All entries must be repeated exactly. No picture should appear in the result.

━━ INPUT RECORDS

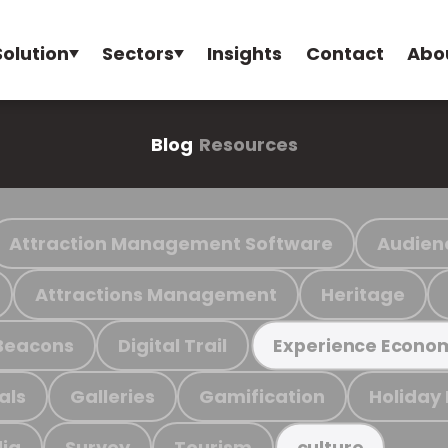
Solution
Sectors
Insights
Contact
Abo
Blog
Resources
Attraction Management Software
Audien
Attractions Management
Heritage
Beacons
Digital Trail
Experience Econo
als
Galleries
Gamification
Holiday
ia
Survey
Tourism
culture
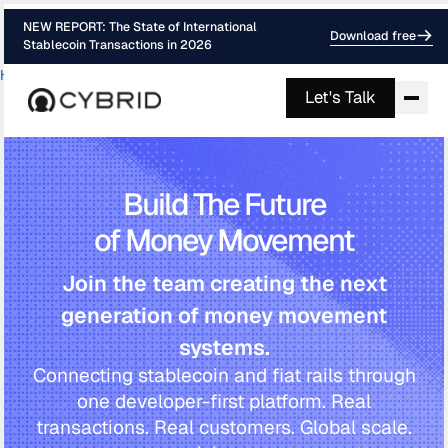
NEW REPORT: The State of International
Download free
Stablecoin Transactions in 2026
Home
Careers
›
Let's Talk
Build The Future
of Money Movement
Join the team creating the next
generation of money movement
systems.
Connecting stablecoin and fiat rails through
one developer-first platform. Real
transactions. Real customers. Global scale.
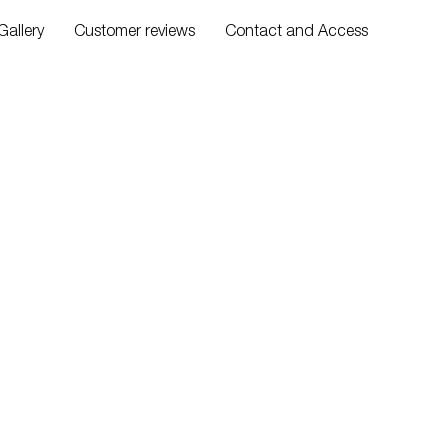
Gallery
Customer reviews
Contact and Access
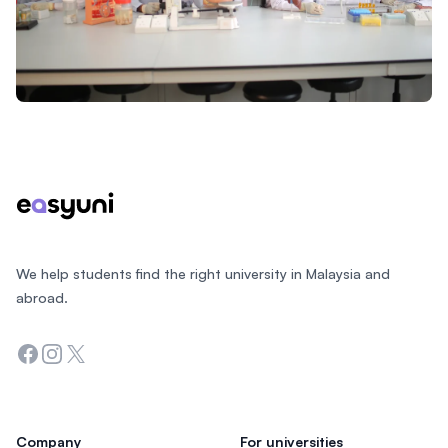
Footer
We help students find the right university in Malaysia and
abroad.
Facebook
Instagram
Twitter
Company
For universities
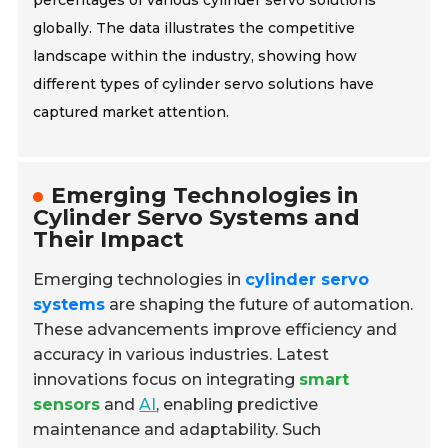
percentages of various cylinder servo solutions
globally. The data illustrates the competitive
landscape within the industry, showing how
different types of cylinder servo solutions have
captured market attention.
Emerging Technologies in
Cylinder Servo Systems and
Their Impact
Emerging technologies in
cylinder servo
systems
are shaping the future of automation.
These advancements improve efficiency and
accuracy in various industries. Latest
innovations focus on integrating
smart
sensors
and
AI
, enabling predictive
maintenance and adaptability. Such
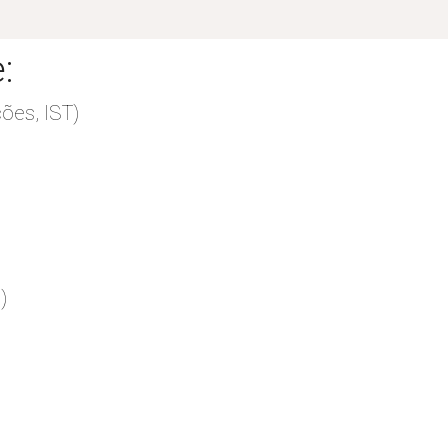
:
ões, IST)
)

━━━━

◆ TASK ANSWER ◆
Solution
Sectors
Insights
Contact
Abo
Blog
Resources
Attraction Management Software
Audien
Attractions Management
Heritage
Beacons
Digital Trail
Experience Econo
als
Galleries
Gamification
Holiday
ia
Survey
Tourism
culture
NEW REPORT: The State of International
Download free
Stablecoin Transactions in 2026
Home
Careers
›
Let's Talk
Build The Future
of Money Movement
Join the team creating the next
generation of money movement
systems.
Connecting stablecoin and fiat rails through
one developer-first platform. Real
transactions. Real customers. Global scale.
Gallery
Customer reviews
Contact and Access
Footer
We help students find the right university in Malaysia and
abroad.
Facebook
Instagram
Twitter
Company
For universities
percentages of various cylinder servo solutions
globally. The data illustrates the competitive
landscape within the industry, showing how
different types of cylinder servo solutions have
captured market attention.
Emerging Technologies in
Cylinder Servo Systems and
Their Impact
Emerging technologies in
cylinder servo
systems
are shaping the future of automation.
These advancements improve efficiency and
accuracy in various industries. Latest
innovations focus on integrating
smart
sensors
and
AI
, enabling predictive
maintenance and adaptability. Such
:
ões, IST)
)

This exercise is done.